In hurricane-prone regions of the country, like Florida and many oceanside counties on the Atlantic coast, special hurricane deductibles may be “triggered” and applied to named storm or hurricane damage claims.
The criteria for what can trigger a named storm or hurricane deductible generally varies from state to state, but insurance companies typically need to wait until a storm or hurricane has been officially declared or named by the National Weather Service.
Wind and hail deductibles function very similarly to hurricane deductibles in that they’re paid mostly in percentages rather than fixed dollar amounts. These types of deductibles are the standard in Tornado Alley (Kansas, Oklahoma, Texas, and Nebraska) and certain Midwestern states like Ohio and Illinois.
When choosing your homeowners insurance deductible, you’ll have to weigh lower home insurance rates in the short term versus higher out-of-pocket costs in the long term, should a disaster strike. If you raise your deductible, you’ll likely cut insurance costs and therefore have less to pay upfront, but you’ll be left having to pay more on claims if your home is ever badly damaged or burglarized.
According to William Davis of the Insurance Information Institute, limiting your out of pocket expenses is virtually the sole reason for choosing a lower deductible policy.
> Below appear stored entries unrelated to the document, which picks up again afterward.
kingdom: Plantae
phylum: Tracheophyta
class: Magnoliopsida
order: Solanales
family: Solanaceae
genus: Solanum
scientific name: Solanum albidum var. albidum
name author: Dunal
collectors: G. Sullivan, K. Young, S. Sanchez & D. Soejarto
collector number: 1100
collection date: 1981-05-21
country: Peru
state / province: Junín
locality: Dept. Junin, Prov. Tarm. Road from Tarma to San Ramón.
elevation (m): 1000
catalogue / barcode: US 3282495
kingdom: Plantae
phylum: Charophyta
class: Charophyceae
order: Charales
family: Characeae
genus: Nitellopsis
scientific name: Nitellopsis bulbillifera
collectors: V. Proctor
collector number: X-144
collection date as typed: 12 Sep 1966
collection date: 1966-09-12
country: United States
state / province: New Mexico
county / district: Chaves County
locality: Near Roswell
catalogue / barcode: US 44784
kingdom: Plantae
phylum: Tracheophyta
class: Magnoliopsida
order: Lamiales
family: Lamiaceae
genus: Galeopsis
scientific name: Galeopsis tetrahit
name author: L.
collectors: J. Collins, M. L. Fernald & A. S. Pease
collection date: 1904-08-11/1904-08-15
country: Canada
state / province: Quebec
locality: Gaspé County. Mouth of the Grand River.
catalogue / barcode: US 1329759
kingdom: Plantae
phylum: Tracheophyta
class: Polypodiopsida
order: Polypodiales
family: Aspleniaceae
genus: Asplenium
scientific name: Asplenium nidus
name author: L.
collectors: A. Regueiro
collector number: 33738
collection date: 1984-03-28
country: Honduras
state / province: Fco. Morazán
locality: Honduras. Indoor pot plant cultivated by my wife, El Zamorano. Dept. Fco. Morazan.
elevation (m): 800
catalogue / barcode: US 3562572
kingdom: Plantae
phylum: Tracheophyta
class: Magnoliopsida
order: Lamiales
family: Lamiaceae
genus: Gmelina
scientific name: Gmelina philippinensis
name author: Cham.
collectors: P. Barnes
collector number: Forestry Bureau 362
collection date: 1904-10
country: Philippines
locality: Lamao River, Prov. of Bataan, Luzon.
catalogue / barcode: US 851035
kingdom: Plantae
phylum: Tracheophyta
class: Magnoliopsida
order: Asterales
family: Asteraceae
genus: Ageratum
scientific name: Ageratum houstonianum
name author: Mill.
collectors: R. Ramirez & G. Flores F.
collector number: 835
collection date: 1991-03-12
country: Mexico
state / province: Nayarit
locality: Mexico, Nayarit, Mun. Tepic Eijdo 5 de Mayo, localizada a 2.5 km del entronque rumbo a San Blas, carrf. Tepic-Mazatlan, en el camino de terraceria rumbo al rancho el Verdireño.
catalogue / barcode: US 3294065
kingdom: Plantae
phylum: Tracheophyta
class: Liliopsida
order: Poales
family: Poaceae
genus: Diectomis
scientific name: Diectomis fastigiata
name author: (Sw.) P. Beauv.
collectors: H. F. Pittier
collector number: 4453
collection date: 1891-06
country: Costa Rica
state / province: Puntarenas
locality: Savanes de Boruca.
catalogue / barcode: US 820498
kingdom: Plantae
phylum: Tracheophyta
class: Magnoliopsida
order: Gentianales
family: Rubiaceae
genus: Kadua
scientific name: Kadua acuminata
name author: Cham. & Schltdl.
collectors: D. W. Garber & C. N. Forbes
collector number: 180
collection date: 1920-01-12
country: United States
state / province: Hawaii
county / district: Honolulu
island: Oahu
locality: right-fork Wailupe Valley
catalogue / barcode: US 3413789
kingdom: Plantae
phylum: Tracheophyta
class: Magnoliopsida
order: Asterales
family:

Otherwise, it’s up to the policyholder and their circumstances.
"There really aren't any other benefits other than having to pay less out of pocket in the event of a loss," Davis says. "But policyholders should discuss their individual situation and insurance needs with their company representative or agent to ensure they understand their coverages, the deductibles that are available and how those things will affect them in the event of a loss."
Davis also noted that deductibles can be a very important issue in some areas, particularly in hurricane-prone places.
"Policyholders need to determine how their state's hurricane deductibles — which are a percentage of the home's value instead of a set dollar amount (they vary by state) — will impact their ability to handle the total amount they would have to pay out of their own pocket in the event of a loss."
There isn’t a standard home insurance policy deductible, but most home and renters insurers offer a minimum deductible of $500 and $1,000, according to the Insurance Information Institute.  Most major insurers offer deductibles as high as $2,500 and $5,000, with a few who offer even higher deductible plans or optional percentage deductibles as a mechanism for lowering your rates.
Raising your deductible can have a significant impact on your homeowners insurance premiums. In general, a higher deductible means cheaper rates, while a lower deductible means higher rates.
As long as you’re comfortably able to pay it in the event of a claim and don’t mind paying out of pocket for smaller losses (say, a broken pipe or stolen laptop), $2,500 is a fine deductible to choose. If you don’t have much in the way of savings or live in an area at risk of property damage or theft, you may want to consider a lower deductible.
Unlike your property coverages, you typically don’t pay a deductible on liability claims.